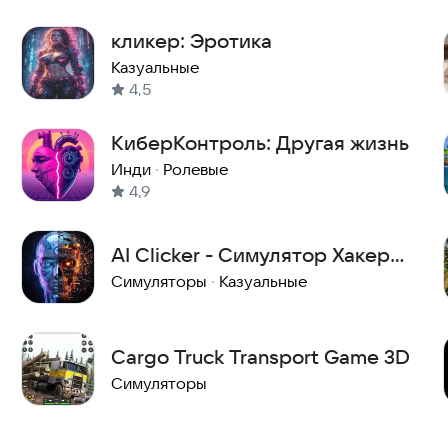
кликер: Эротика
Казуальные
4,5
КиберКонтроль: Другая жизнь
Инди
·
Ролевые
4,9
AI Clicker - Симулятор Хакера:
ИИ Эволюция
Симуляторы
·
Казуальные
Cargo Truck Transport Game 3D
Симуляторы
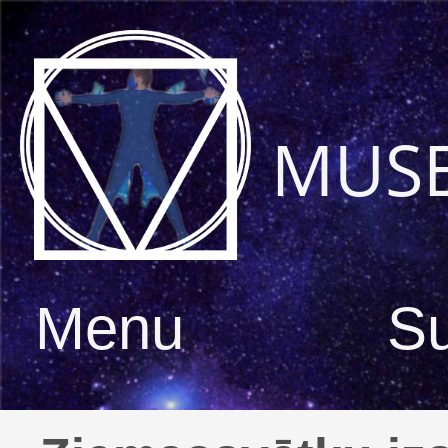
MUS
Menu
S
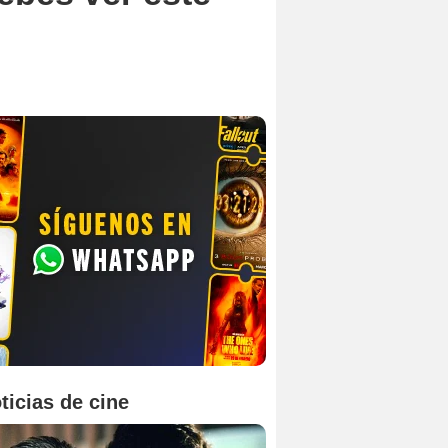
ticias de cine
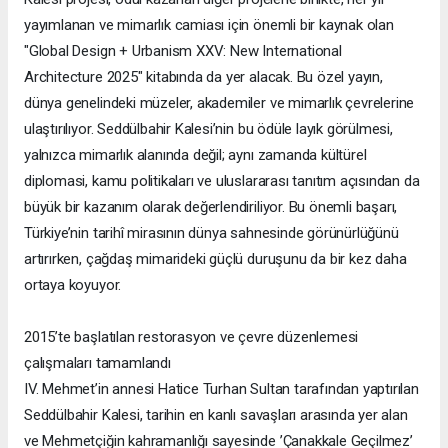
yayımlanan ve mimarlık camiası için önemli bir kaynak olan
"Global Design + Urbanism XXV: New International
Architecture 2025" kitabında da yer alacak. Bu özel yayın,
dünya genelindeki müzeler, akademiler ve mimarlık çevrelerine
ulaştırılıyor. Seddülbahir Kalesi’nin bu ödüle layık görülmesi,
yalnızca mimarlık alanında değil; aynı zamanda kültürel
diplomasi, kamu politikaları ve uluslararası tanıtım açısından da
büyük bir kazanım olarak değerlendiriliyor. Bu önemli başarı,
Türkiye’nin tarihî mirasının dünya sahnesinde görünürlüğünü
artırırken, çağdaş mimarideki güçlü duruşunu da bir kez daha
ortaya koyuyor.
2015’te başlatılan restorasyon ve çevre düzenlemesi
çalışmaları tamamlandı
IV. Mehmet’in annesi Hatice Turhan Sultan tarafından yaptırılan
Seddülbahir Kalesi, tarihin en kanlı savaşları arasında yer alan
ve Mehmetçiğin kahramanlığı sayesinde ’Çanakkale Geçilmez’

++++

_Assignment_: Only the lines from the beginning of the listing through the line with "ortaya koyuyor.", both ends included, are to be repeated exactly; pictures stay out.

_Answer area_:
кликер: Эротика
Казуальные
4,5
КиберКонтроль: Другая жизнь
Инди
·
Ролевые
4,9
AI Clicker - Симулятор Хакера:
ИИ Эволюция
Симуляторы
·
Казуальные
Cargo Truck Transport Game 3D
Симуляторы
MUS
Menu
S
ticias de cine
yayımlanan ve mimarlık camiası için önemli bir kaynak olan
"Global Design + Urbanism XXV: New International
Architecture 2025" kitabında da yer alacak. Bu özel yayın,
dünya genelindeki müzeler, akademiler ve mimarlık çevrelerine
ulaştırılıyor. Seddülbahir Kalesi’nin bu ödüle layık görülmesi,
yalnızca mimarlık alanında değil; aynı zamanda kültürel
diplomasi, kamu politikaları ve uluslararası tanıtım açısından da
büyük bir kazanım olarak değerlendiriliyor. Bu önemli başarı,
Türkiye’nin tarihî mirasının dünya sahnesinde görünürlüğünü
artırırken, çağdaş mimarideki güçlü duruşunu da bir kez daha
ortaya koyuyor.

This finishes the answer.